[Work order]
Scan the records for lines with the word "data", and copy every such line.

[Material for this task]

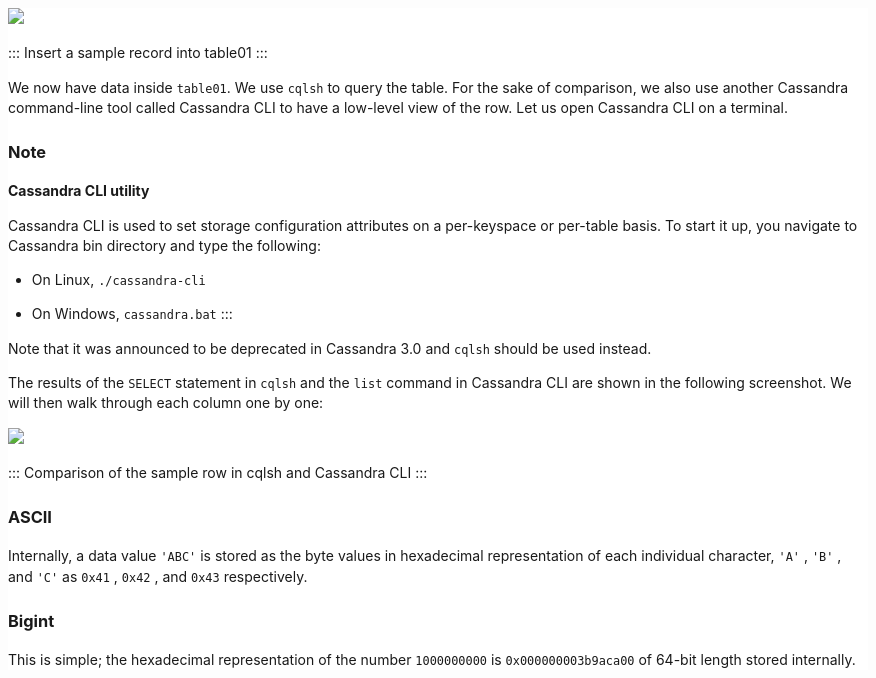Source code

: ![](https://raw.githubusercontent.com/fenago/apache-cassandra-intellij/master/md_files/images/8884OS_03_05.jpg)

:::
Insert a sample record into table01
:::

We now have data inside `table01`. We use
`cqlsh` to query the table. For the sake of comparison, we
also use another Cassandra command-line tool called Cassandra CLI to
have a low-level view of the row. Let us open Cassandra CLI on a
terminal.


### Note

**Cassandra CLI utility**

Cassandra CLI is used to set storage configuration
attributes on a per-keyspace or per-table basis. To start it up, you
navigate to Cassandra bin directory and type the following:


-   On Linux, `./cassandra-cli`

-   On Windows, `cassandra.bat`
:::

Note that it was announced to be deprecated in Cassandra 3.0 and
`cqlsh` should be used instead.

The results of the `SELECT` statement in `cqlsh` and
the `list` command in Cassandra CLI are shown in the following
screenshot. We will then walk through each column one by one:


![](https://raw.githubusercontent.com/fenago/apache-cassandra-intellij/master/md_files/images/8884OS_03_06.jpg)

:::
Comparison of the sample row in cqlsh and Cassandra CLI
:::


### ASCII


Internally, a data value `'ABC'` is
stored as the byte values in hexadecimal
representation of each individual character, `'A'` ,
`'B'` , and `'C'` as `0x41` ,
`0x42` , and `0x43` respectively.


### Bigint


This  is simple; the
hexadecimal representation of the number `1000000000` is
`0x000000003b9aca00` of 64-bit length stored internally.
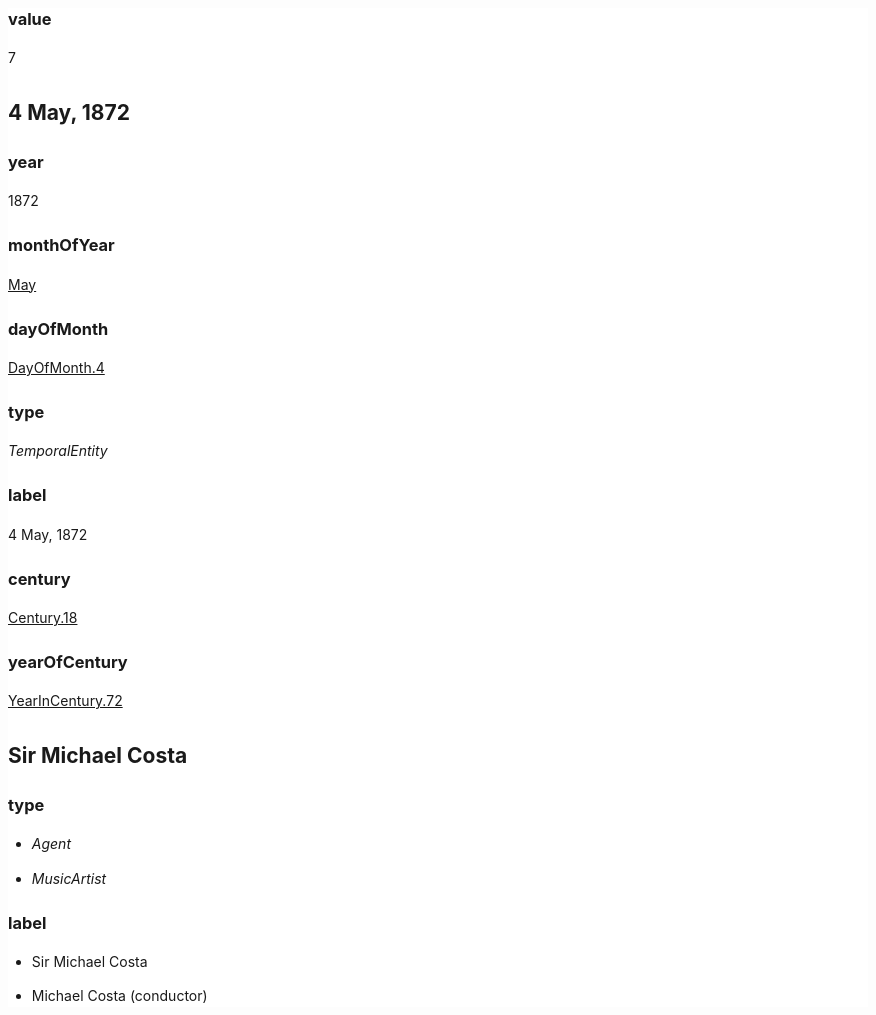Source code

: ### value


7

## 4 May, 1872

### year


1872

### monthOfYear


[May](#May)

### dayOfMonth


[DayOfMonth.4](#DayOfMonth.4)

### type


*TemporalEntity*

### label


4 May, 1872

### century


[Century.18](#Century.18)

### yearOfCentury


[YearInCentury.72](#YearInCentury.72)

## Sir Michael Costa

### type

 - *Agent*

 - *MusicArtist*

### label

 - Sir Michael Costa

 - Michael Costa (conductor)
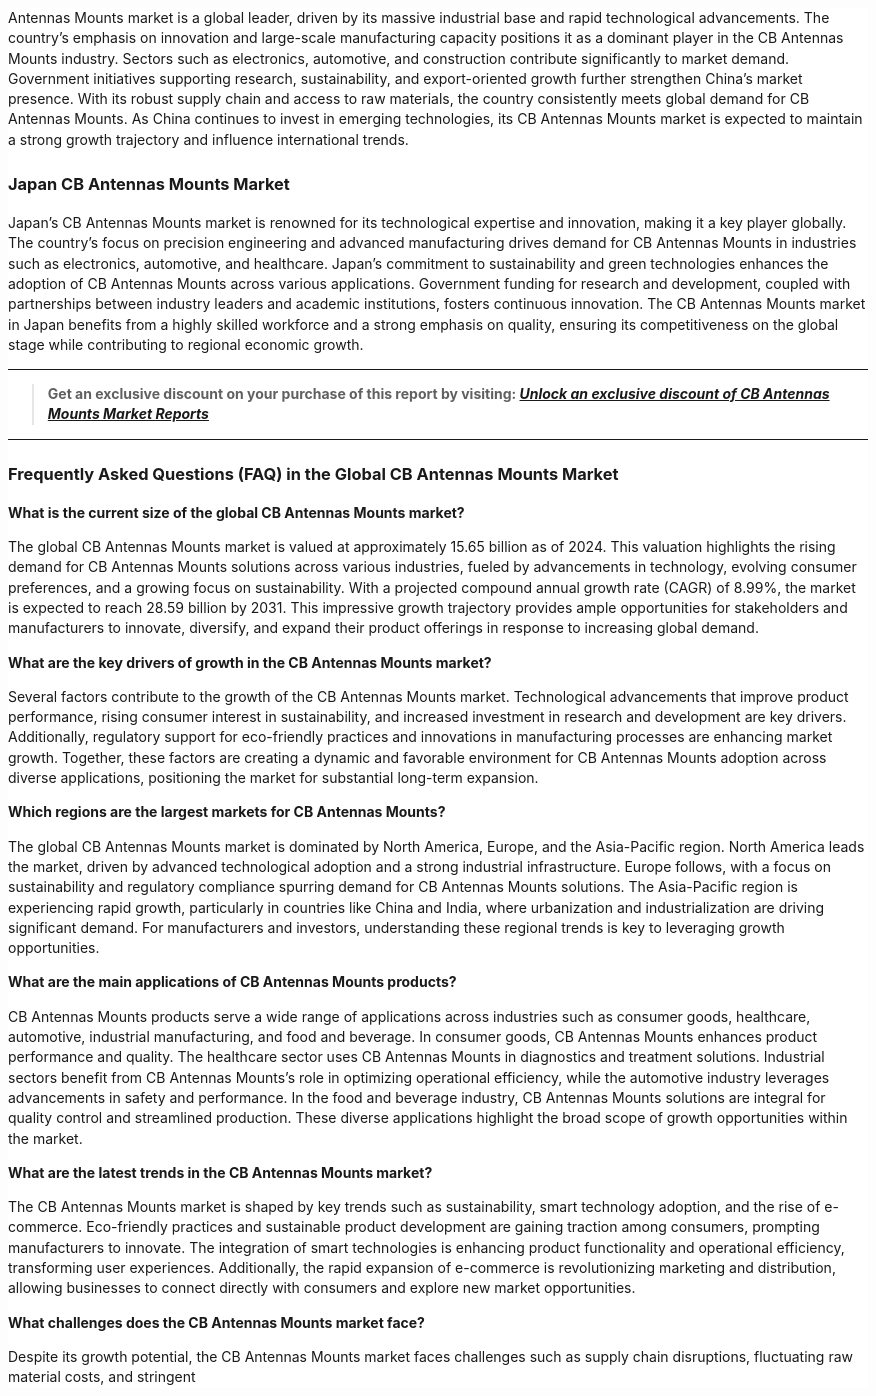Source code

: Antennas Mounts market is a global leader, driven by its massive industrial base and rapid technological advancements. The country&rsquo;s emphasis on innovation and large-scale manufacturing capacity positions it as a dominant player in the CB Antennas Mounts industry. Sectors such as electronics, automotive, and construction contribute significantly to market demand. Government initiatives supporting research, sustainability, and export-oriented growth further strengthen China&rsquo;s market presence. With its robust supply chain and access to raw materials, the country consistently meets global demand for CB Antennas Mounts. As China continues to invest in emerging technologies, its CB Antennas Mounts market is expected to maintain a strong growth trajectory and influence international trends.</p><h3>Japan CB Antennas Mounts Market</h3><p>Japan&rsquo;s CB Antennas Mounts market is renowned for its technological expertise and innovation, making it a key player globally. The country&rsquo;s focus on precision engineering and advanced manufacturing drives demand for CB Antennas Mounts in industries such as electronics, automotive, and healthcare. Japan&rsquo;s commitment to sustainability and green technologies enhances the adoption of CB Antennas Mounts across various applications. Government funding for research and development, coupled with partnerships between industry leaders and academic institutions, fosters continuous innovation. The CB Antennas Mounts market in Japan benefits from a highly skilled workforce and a strong emphasis on quality, ensuring its competitiveness on the global stage while contributing to regional economic growth.</p><hr /><blockquote><p><strong>Get an exclusive discount on your purchase of this report by visiting: <em><a href="://marketresearchpulse.com/ask-for-discount/66691?utm_source=Github&amp;utm_medium=091">Unlock an exclusive discount of CB Antennas Mounts Market Reports</a></em>&nbsp;</strong></p></blockquote><hr /><h3>Frequently Asked Questions (FAQ) in the Global CB Antennas Mounts Market</h3><p><strong>What is the current size of the global CB Antennas Mounts market?</strong></p><p>The global CB Antennas Mounts market is valued at approximately 15.65 billion as of 2024. This valuation highlights the rising demand for CB Antennas Mounts solutions across various industries, fueled by advancements in technology, evolving consumer preferences, and a growing focus on sustainability. With a projected compound annual growth rate (CAGR) of 8.99%, the market is expected to reach 28.59 billion by 2031. This impressive growth trajectory provides ample opportunities for stakeholders and manufacturers to innovate, diversify, and expand their product offerings in response to increasing global demand.</p><p><strong>What are the key drivers of growth in the CB Antennas Mounts market?</strong></p><p>Several factors contribute to the growth of the CB Antennas Mounts market. Technological advancements that improve product performance, rising consumer interest in sustainability, and increased investment in research and development are key drivers. Additionally, regulatory support for eco-friendly practices and innovations in manufacturing processes are enhancing market growth. Together, these factors are creating a dynamic and favorable environment for CB Antennas Mounts adoption across diverse applications, positioning the market for substantial long-term expansion.</p><p><strong>Which regions are the largest markets for CB Antennas Mounts?</strong></p><p>The global CB Antennas Mounts market is dominated by North America, Europe, and the Asia-Pacific region. North America leads the market, driven by advanced technological adoption and a strong industrial infrastructure. Europe follows, with a focus on sustainability and regulatory compliance spurring demand for CB Antennas Mounts solutions. The Asia-Pacific region is experiencing rapid growth, particularly in countries like China and India, where urbanization and industrialization are driving significant demand. For manufacturers and investors, understanding these regional trends is key to leveraging growth opportunities.</p><p><strong>What are the main applications of CB Antennas Mounts products?</strong></p><p>CB Antennas Mounts products serve a wide range of applications across industries such as consumer goods, healthcare, automotive, industrial manufacturing, and food and beverage. In consumer goods, CB Antennas Mounts enhances product performance and quality. The healthcare sector uses CB Antennas Mounts in diagnostics and treatment solutions. Industrial sectors benefit from CB Antennas Mounts&rsquo;s role in optimizing operational efficiency, while the automotive industry leverages advancements in safety and performance. In the food and beverage industry, CB Antennas Mounts solutions are integral for quality control and streamlined production. These diverse applications highlight the broad scope of growth opportunities within the market.</p><p><strong>What are the latest trends in the CB Antennas Mounts market?</strong></p><p>The CB Antennas Mounts market is shaped by key trends such as sustainability, smart technology adoption, and the rise of e-commerce. Eco-friendly practices and sustainable product development are gaining traction among consumers, prompting manufacturers to innovate. The integration of smart technologies is enhancing product functionality and operational efficiency, transforming user experiences. Additionally, the rapid expansion of e-commerce is revolutionizing marketing and distribution, allowing businesses to connect directly with consumers and explore new market opportunities.</p><p><strong>What challenges does the CB Antennas Mounts market face?</strong></p><p>Despite its growth potential, the CB Antennas Mounts market faces challenges such as supply chain disruptions, fluctuating raw material costs, and stringent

[Answer below]
We now have data inside `table01`. We use
Internally, a data value `'ABC'` is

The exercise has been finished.